ANNE-MARIE ALBIACH. …contrôlé, entre guillemets, en italique, avec des
blancs.[10]
« Le vers est
amoureux »[13], dit-il un peu plus loin,
et ces mots établissent la loi qui dicte au vers son état sur la
page-partition, la page-théâtre, ou encore la page-verticale : le lyrisme
de l’écriture entraîne physiquement dans sa chute : il tombe, brûlé
d’émotion ; il est « tension », « menace » pour le
corps qui prend alors une dimension sacrificielle et se trouve démembré jusqu’à
« l’éclatement »[14]. À
cet excès « (…) qui brûle (…), qui est l’envers d’un texte
construit »[15] s’oppose une mesure faite
d’une rigoureuse élaboration autour de laquelle Anne-Marie Albiach convoque les
nombres, la géométrie, la ponctuation et tout un vocabulaire musical. Le
démembrement du corps dans la chute est constamment contrecarré par tout ce qui
contient, prévient, établit, équarrit et qui reste indissociable du mouvement
effrayant et jouissif de l’écriture : « (…) il n’y a pas de construction
sans feu. »[16]
Après Le théâtre du poème[17], de Jean-Marie
Gleize, ce nouvel ouvrage offre une approche inédite et nécessaire, parce que
dialoguée au plus près, de l’œuvre d’Anne-Marie Albiach. Livre rare qui réunit
deux poètes et deux lecteurs dans un lieu déréalisé puis rétabli à l’aide d’un
sol en damier et d’une tenture, ANNE-MARIE
ALBIACH L’EXACT RÉEL, ou L’Atelier[18] de Jean Daive,
nous donne à lire la nudité d’une voix dont le rire éclate comme une parure.
©Olivier Goujat
[1] Inventeur
d’inimitables revues Fragment, Fig.
et Fin, Jean Daive accueille ou
suscite les textes et la présence – même photographique – d’Anne-Marie Albiach
de 1970 jusqu’à aujourd’hui ; il y accorde également une place importante
aux entretiens, souvent préalablement radiodiffusés, qu’il a menés avec des
écrivains (Robert Creeley, Anne-Marie Albiach, Claude Royet-Journoud, Francis
Ponge) ou des artistes (François Barbâtre, Mario Merz, Rémy Zaugg, Balthus,
Raymond Hains), ainsi qu’avec le philosophe Toni Negri et Paul Zukovsky, violoniste,
chef d’orchestre et compositeur, fils du poète Louis Zukofsky. Par ailleurs,
dans La Condition d’infini, la figure
du dialogue est récurrente – elle instruit et construit des sections entières
du roman – qui met en fiction des rencontres réelles avec Paul Celan, Raul Rauschenberg ou encore Marcel
Czermak.
[2] Jean Daive, Anne-Marie Albiach l’exact réel, p. 8.
[3] Op. cit., p. 7.
[4] Op. cit., p. 18.
[5] Jean Daive, Un transitif, Spectres familiers, 1984.

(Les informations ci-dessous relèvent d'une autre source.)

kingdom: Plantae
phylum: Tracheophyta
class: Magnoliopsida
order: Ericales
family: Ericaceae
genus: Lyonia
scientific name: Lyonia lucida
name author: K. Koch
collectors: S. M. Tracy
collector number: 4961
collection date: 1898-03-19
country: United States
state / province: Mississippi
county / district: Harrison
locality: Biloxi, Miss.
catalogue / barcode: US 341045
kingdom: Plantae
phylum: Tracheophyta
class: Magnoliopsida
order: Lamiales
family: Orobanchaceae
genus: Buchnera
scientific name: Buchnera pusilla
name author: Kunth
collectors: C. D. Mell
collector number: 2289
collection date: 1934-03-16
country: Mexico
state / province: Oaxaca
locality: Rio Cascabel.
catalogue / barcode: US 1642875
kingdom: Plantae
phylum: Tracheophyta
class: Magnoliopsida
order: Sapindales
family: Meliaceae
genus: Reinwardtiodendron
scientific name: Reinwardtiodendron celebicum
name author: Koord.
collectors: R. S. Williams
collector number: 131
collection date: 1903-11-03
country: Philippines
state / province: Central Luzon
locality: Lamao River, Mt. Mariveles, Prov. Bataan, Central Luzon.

On trouve à ce propos dans l’introduction au dernier livre de l’auteur de
nouvelles indications, par exemple p. 13.
[6] Jean Daive, Anne-Marie Albiach l’exact réel, p. 104.
[7] Op. cit., p. 9.
[8] Op. cit., p.23.
[9] Op. cit., p.57.
[10] Op. cit., p. 51.
[11] Op. cit., p. 65.
[12] Op. cit., p. 11. On trouve à ce sujet dans Fig. 3 (1990) une lettre d’Anne-Marie Albiach à Jean Daive, datée
d’octobre 1968, qui tente « d’expliciter – l e déchirement dans l’acte
d’écriture (…) entre la pulsion et la pulsion qui se veut systématisée afin de
sécurité d’écriture. » (cf. op. cit. pp. 19-22).
[13]
Op. cit., p. 14.
[14]
Op. cit., p. 25.
[15] Op. cit., p. 107.
[16] Op. cit., p. 108.
[17] Jean-Marie Gleize, Le Théâtre du poème vers Anne-Marie Albiach, éd. Belin, coll.
« L’extrême contemporain », Paris, 1995.
[18] Allusion à L’Atelier de Vermeer, revu par Jean Daive, cf. Anne-Marie Albiach l’exact réel, pp. 18-20.